*Required work*.
State how many lines in the records hold the word "Network", giving the number and no other text.

[Dataset entries]
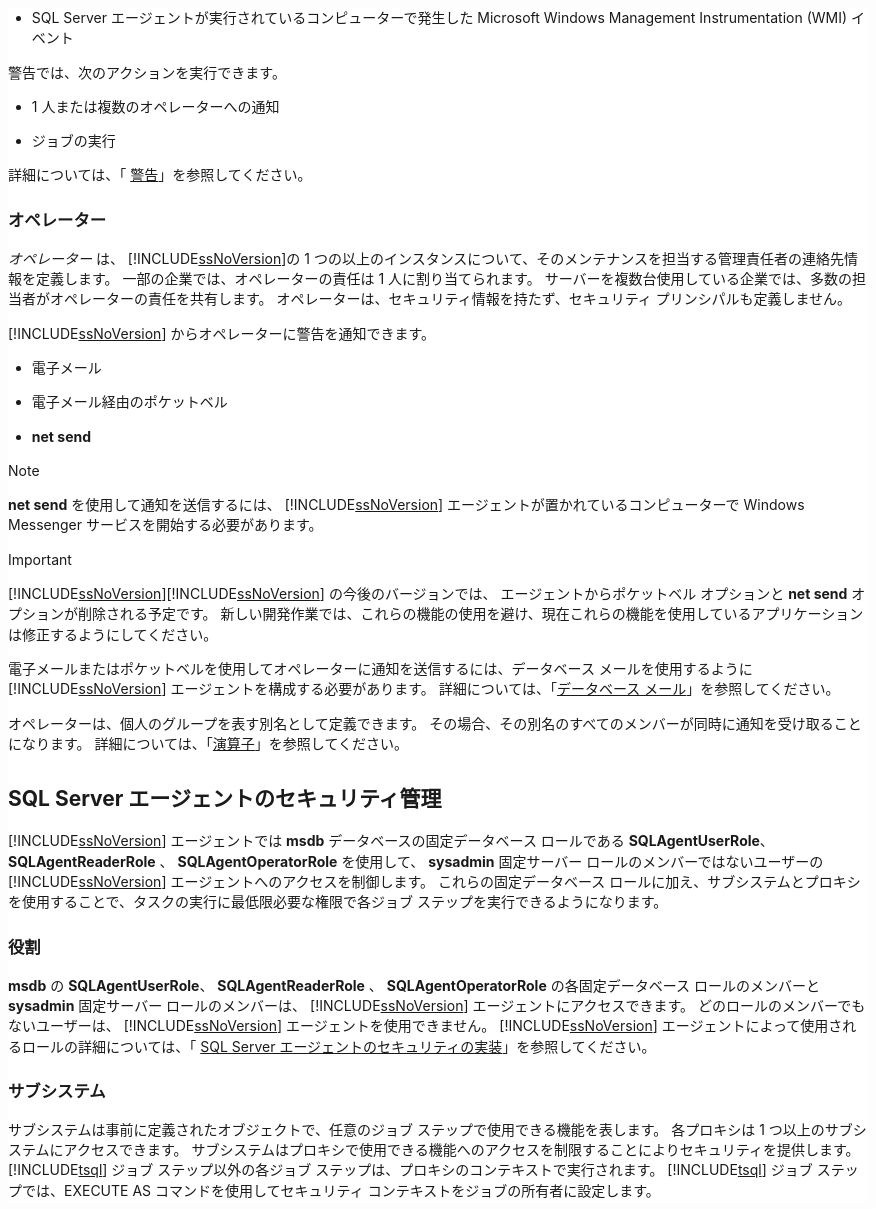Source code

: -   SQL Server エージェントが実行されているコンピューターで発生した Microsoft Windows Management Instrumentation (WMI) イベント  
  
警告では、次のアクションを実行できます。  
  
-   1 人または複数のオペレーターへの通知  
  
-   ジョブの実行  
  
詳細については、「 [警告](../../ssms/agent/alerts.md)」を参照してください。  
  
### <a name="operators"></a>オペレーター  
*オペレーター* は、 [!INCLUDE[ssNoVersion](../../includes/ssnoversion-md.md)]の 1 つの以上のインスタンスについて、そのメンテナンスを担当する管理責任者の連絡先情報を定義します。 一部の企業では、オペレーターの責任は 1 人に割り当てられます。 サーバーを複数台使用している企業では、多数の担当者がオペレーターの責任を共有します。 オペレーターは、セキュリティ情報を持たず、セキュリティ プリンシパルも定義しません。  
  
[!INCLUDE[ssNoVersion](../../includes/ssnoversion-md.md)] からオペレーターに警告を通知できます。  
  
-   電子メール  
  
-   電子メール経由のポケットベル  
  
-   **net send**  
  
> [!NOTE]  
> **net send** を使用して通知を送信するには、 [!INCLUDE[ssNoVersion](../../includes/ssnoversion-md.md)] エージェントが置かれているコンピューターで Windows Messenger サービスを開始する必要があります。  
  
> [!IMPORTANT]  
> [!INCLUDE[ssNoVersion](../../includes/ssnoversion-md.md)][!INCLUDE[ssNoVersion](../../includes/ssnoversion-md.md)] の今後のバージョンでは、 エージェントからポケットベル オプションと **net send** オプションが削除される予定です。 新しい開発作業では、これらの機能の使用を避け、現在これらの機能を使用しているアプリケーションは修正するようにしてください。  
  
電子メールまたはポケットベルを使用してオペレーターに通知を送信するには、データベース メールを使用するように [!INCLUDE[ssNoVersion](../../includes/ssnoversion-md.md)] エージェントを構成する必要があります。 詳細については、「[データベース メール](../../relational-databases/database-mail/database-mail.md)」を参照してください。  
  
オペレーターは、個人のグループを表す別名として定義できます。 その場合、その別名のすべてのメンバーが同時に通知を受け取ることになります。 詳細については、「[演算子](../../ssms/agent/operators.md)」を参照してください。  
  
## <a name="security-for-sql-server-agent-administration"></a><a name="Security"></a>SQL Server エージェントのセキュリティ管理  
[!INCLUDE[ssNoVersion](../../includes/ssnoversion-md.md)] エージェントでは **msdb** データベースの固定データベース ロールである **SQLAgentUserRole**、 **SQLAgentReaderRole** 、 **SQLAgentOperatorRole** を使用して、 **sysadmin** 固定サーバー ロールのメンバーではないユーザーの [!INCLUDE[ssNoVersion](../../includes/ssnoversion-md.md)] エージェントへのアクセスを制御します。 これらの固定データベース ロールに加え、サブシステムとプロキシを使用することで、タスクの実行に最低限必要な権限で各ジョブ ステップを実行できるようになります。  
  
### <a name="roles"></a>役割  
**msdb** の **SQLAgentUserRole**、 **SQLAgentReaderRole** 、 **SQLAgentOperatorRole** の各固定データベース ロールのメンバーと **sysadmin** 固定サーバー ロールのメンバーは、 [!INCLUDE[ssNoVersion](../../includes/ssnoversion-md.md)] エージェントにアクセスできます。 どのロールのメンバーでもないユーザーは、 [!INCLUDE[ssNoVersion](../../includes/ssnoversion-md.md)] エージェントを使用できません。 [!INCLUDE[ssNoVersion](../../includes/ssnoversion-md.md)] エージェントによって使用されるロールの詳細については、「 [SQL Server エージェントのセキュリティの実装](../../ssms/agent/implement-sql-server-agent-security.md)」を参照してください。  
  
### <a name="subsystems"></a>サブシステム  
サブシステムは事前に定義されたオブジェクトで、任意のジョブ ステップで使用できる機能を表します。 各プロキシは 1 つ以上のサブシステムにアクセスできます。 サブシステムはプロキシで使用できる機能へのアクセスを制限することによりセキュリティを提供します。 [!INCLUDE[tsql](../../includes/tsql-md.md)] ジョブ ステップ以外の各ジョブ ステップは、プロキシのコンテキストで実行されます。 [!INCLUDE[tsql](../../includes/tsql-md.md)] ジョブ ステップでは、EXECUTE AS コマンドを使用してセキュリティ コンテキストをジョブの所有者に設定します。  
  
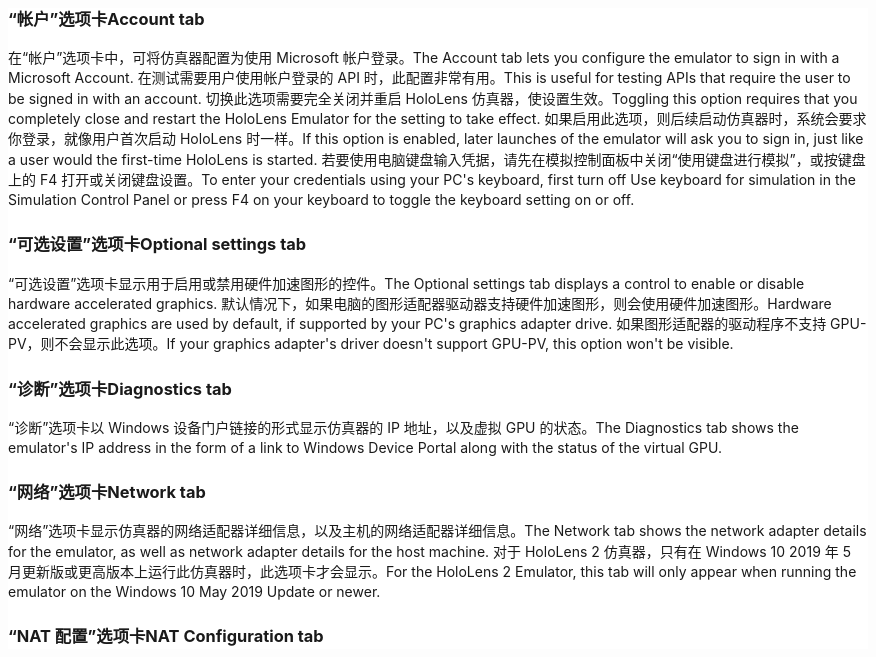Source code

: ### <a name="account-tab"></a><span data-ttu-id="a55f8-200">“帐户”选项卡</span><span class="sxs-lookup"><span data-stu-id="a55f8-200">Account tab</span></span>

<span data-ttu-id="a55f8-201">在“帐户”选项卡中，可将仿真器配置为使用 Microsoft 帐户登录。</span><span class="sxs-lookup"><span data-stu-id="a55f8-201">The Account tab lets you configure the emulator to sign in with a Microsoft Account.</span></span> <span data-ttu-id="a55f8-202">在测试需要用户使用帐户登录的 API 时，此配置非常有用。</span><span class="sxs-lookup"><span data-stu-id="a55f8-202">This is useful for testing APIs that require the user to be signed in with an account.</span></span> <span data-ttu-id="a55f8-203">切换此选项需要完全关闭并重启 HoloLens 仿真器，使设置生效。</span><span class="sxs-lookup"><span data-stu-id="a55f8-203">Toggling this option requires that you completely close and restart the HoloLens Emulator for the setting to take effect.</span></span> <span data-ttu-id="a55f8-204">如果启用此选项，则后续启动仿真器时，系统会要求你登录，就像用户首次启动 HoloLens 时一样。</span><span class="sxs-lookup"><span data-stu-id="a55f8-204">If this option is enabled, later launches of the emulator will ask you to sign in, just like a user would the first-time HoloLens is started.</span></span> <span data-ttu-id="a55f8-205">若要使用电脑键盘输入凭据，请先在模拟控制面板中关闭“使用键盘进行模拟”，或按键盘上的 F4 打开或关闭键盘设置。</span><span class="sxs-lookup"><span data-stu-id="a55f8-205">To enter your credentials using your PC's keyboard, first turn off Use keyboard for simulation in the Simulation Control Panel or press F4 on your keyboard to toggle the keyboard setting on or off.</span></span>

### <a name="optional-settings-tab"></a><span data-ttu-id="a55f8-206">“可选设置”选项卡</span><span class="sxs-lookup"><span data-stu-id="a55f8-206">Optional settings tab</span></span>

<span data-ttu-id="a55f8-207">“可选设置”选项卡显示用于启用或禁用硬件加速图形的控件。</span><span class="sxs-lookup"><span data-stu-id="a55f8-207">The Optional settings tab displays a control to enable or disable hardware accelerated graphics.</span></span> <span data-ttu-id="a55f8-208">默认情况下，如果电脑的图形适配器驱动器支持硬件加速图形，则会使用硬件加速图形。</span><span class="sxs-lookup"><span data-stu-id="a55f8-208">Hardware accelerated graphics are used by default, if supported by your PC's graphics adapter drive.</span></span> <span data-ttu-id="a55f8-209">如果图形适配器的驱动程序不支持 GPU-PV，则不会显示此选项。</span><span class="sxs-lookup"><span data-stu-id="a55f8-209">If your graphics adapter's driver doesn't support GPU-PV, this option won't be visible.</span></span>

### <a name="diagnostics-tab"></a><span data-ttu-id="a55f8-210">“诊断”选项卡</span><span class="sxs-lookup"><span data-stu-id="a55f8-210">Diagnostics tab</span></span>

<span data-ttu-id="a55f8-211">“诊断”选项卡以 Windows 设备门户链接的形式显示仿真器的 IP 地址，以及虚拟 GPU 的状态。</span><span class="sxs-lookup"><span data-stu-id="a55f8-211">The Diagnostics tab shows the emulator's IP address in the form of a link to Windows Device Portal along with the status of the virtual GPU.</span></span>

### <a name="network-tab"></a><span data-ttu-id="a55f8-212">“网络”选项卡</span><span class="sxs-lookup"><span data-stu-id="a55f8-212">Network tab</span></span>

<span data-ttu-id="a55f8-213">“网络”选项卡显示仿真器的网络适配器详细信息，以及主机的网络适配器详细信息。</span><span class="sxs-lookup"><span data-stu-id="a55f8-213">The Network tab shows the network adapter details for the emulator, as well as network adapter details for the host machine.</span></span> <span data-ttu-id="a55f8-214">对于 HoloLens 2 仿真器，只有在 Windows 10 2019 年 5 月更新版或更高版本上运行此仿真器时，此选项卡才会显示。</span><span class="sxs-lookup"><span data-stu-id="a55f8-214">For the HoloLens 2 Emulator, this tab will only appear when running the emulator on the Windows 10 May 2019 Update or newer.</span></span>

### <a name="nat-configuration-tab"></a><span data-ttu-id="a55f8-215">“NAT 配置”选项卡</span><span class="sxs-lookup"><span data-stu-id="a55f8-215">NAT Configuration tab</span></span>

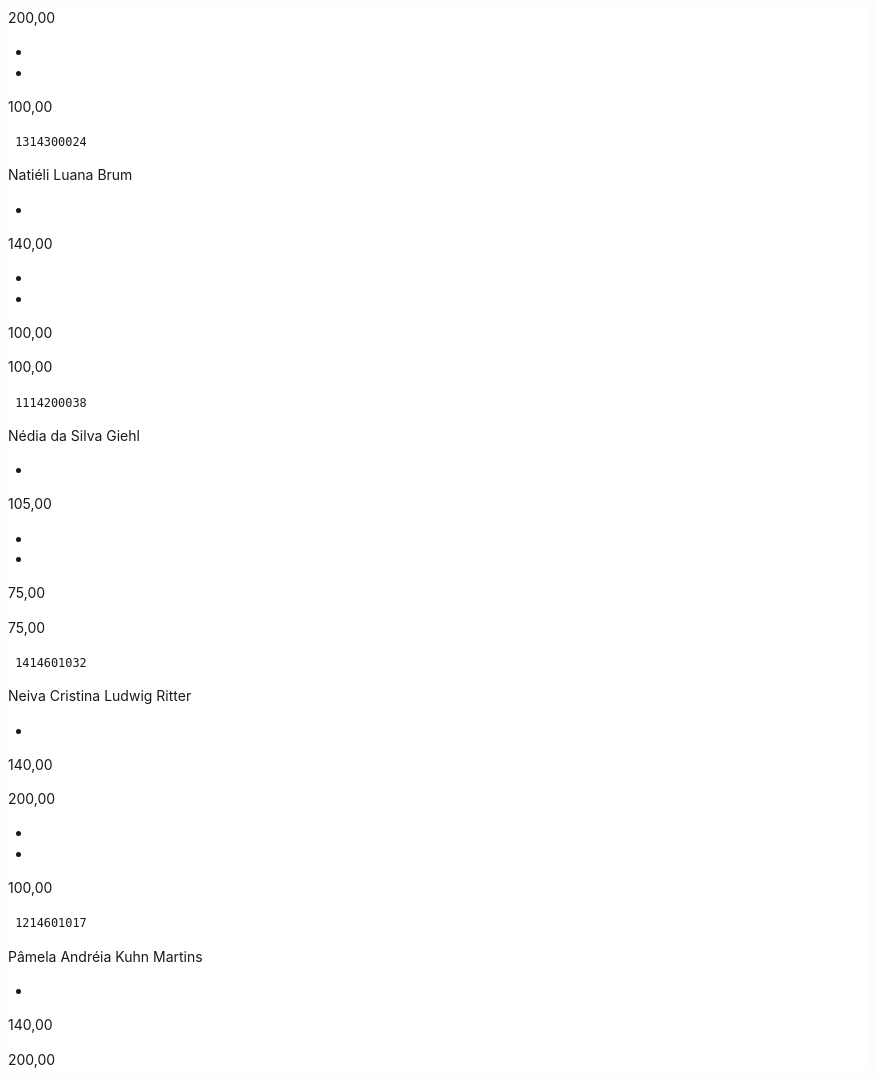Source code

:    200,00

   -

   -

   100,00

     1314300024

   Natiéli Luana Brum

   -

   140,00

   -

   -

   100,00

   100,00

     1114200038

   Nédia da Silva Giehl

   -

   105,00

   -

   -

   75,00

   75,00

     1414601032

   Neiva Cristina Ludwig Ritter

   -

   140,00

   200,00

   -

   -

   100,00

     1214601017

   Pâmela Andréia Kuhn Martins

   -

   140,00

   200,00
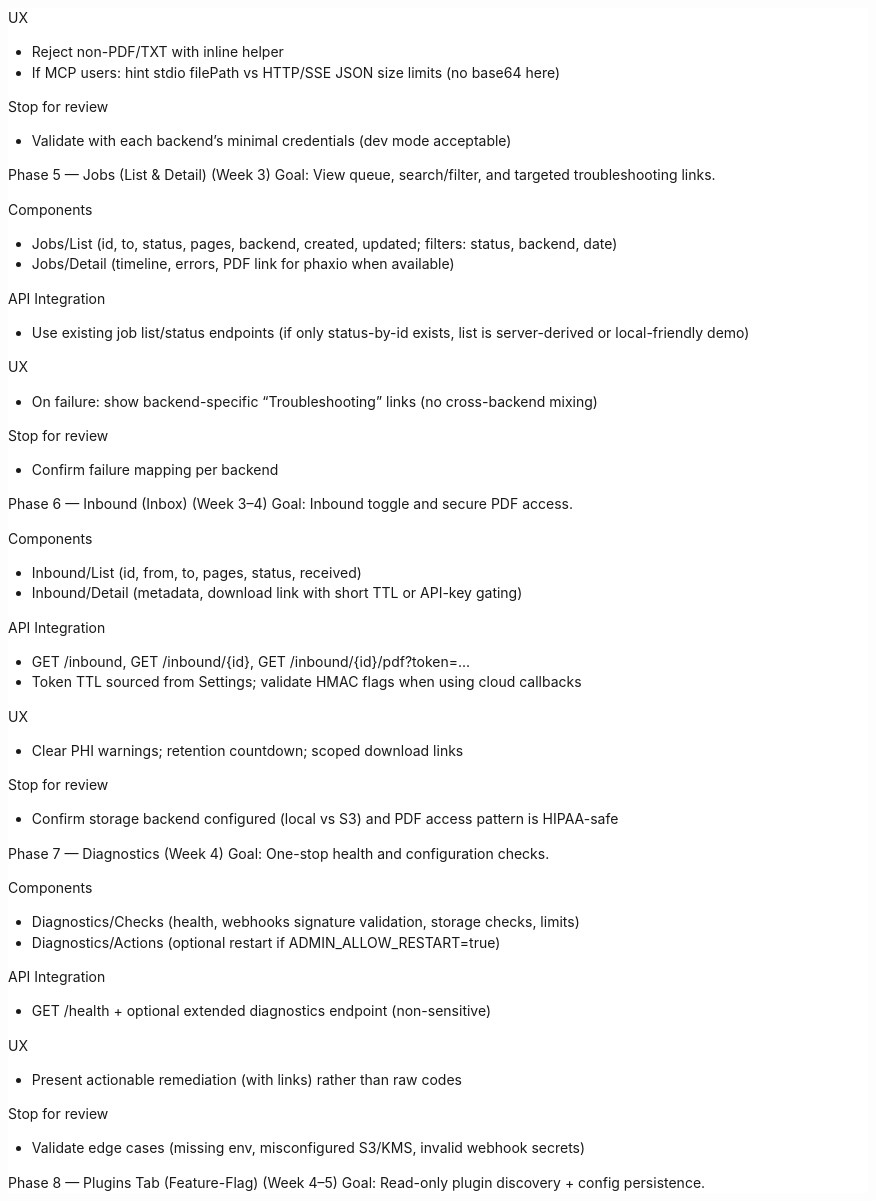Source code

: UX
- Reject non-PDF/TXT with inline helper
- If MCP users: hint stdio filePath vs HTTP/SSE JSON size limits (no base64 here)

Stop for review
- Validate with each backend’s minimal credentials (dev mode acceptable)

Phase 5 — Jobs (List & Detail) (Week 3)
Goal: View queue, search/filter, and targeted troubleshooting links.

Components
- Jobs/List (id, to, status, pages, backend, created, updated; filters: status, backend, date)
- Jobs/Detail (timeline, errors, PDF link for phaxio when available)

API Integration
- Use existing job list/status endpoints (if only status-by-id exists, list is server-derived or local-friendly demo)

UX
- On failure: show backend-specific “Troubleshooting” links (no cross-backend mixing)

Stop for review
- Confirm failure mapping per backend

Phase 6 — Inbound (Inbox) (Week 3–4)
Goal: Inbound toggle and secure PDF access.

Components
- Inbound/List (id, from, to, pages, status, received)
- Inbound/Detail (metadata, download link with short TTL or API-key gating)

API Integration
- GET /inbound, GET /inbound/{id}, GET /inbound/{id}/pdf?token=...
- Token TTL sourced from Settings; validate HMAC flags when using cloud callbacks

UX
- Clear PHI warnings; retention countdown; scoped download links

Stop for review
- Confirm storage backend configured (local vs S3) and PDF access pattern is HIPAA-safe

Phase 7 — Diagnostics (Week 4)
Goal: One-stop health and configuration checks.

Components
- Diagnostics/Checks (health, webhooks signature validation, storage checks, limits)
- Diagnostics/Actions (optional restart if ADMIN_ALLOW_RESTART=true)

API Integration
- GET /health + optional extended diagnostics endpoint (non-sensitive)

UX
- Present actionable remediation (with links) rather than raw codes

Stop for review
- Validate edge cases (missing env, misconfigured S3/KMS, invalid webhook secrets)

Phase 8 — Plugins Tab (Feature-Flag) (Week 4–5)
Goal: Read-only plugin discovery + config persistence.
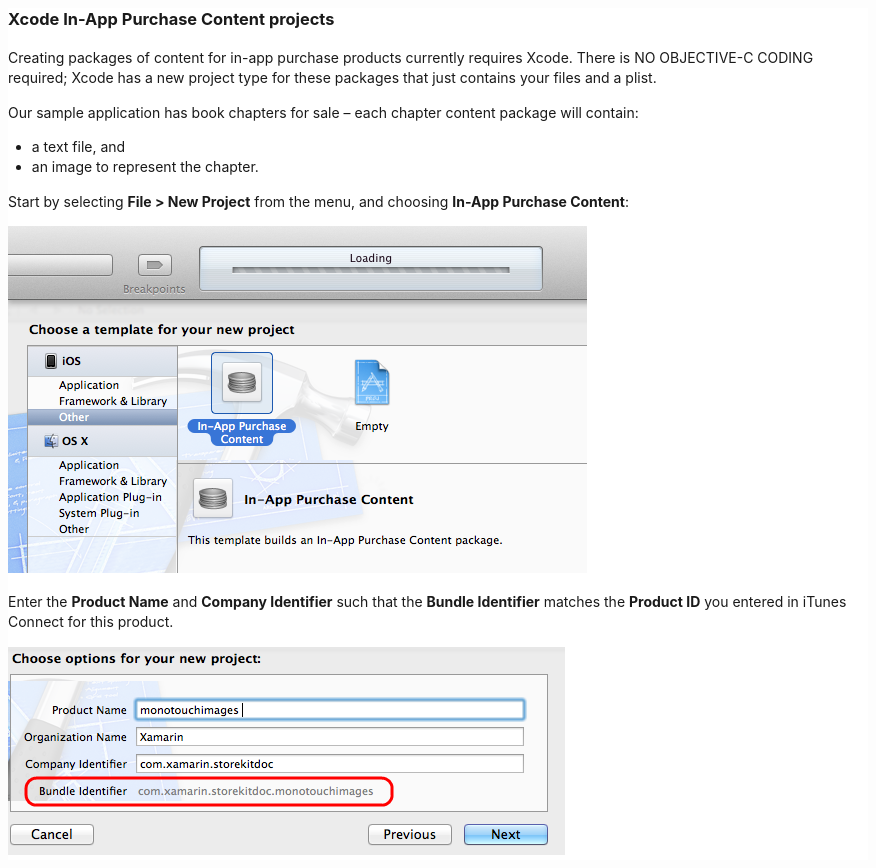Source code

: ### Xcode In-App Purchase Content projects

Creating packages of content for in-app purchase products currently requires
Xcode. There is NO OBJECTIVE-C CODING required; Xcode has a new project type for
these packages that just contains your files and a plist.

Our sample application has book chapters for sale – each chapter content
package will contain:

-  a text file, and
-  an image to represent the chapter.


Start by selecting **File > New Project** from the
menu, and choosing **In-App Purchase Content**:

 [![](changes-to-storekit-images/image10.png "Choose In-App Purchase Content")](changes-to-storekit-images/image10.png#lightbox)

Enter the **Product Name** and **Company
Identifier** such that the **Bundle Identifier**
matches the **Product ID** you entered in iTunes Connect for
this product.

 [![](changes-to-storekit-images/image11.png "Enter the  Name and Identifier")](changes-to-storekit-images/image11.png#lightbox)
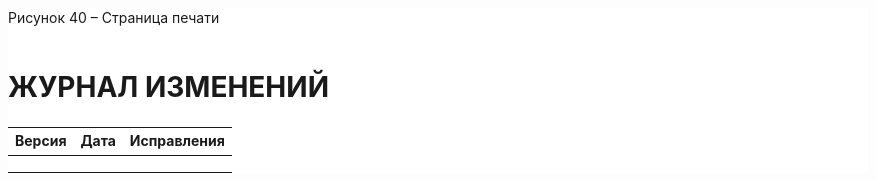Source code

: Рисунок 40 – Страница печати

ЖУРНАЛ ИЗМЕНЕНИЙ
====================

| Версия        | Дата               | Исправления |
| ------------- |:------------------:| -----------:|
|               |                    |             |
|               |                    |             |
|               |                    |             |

*Answer for the task*.
2